“Vroeger was het: hoe harder je stonk, hoe mooier de uitruk.”
“Die hygiënekits, dat wassen, die kliko’s, die zakken, dat is allemaal nieuw hier.” Angelique Derks werkt als coördinator incidentbestrijding bij brandweer Brabant-Noord in Oss. Ze is al jaren betrokken bij de arbeidshygiëne van de brandweer. Dus ze heeft gezien hoe de centrale wasstraat van de grond af aan werd opgebouwd. “Vroeger werden de brandweerpakken op de post zelf gewassen. Soms deed de vrouw van een van de brandweermannen dat om een centje bij te verdienen. De mannen wasten op zaterdagochtend zelf de brandslang.” Derks vertelt vanuit de wasstraat wat die omslag voor haar manier van werken betekende.

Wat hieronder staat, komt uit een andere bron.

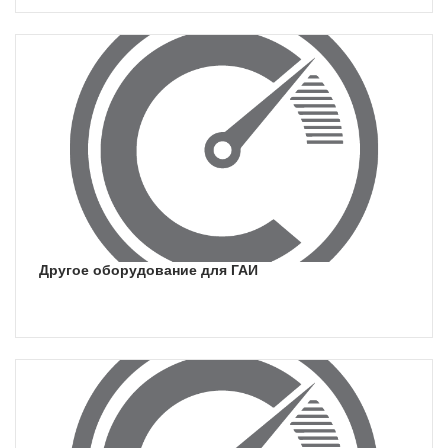
другое оборудование для ГАИ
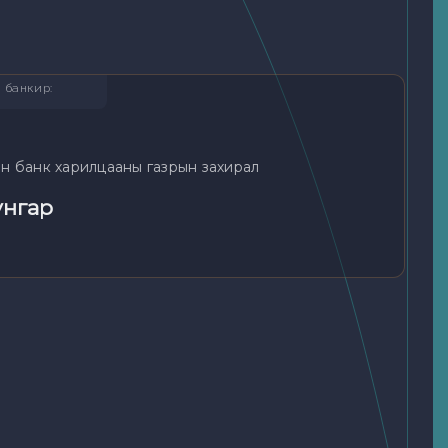
н банкир
:
н банк харилцааны газрын захирал
унгар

“Er komt hier best wel wat aan vuile stoffen binnen. Roet is er altijd, maar soms ook bloed of braaksel. Het komt ook voor dat we helemaal niet weten welke stoffen er bij een brand of ongeval vrijkomen. Daarom is het belangrijk dat niemand hieraan wordt blootgesteld. Eén maatregel die we genomen hebben is het dragen van latex handschoenen onder de brandweerhandschoenen. Zo zorgen we ervoor dat onze mensen op plaats incident niet direct in aanraking komen met stoffen die een gevaar vormen voor hun gezondheid. Maar goed, de pakken komen wél in aanraking met die stoffen en die moeten gewassen worden.” Daarom bedachten ze een nieuwe reinigingsprocedure. “Vroeger werd alles bij elkaar gegooid – bloed, roet, zweet – en gewassen op de post. Nu stoppen de brandweermannen hun pakken op plaats incident in gesloten waszakken die op de kazerne in kliko’s worden gestopt. Die zakken gaan pas open in de wasmachine. Zo blijven de brandweerauto’s schoon en hoeven we de pakken tijdens het schoonmaken niet direct aan te raken.” De nieuwe reinigingsprocedure ging gepaard met een verbouwing van de wasstraat. Die bestaat nu uit een aparte ruimte waar vuile pakken worden verzameld, een aparte ruimte voor wassen en een derde ruimte voor drogen. Iedere ruimte heeft een afzonderlijk afzuigsysteem. Dankzij dit systeem kunnen medewerkers veilig werken zonder persoonlijke beschermingsmiddelen.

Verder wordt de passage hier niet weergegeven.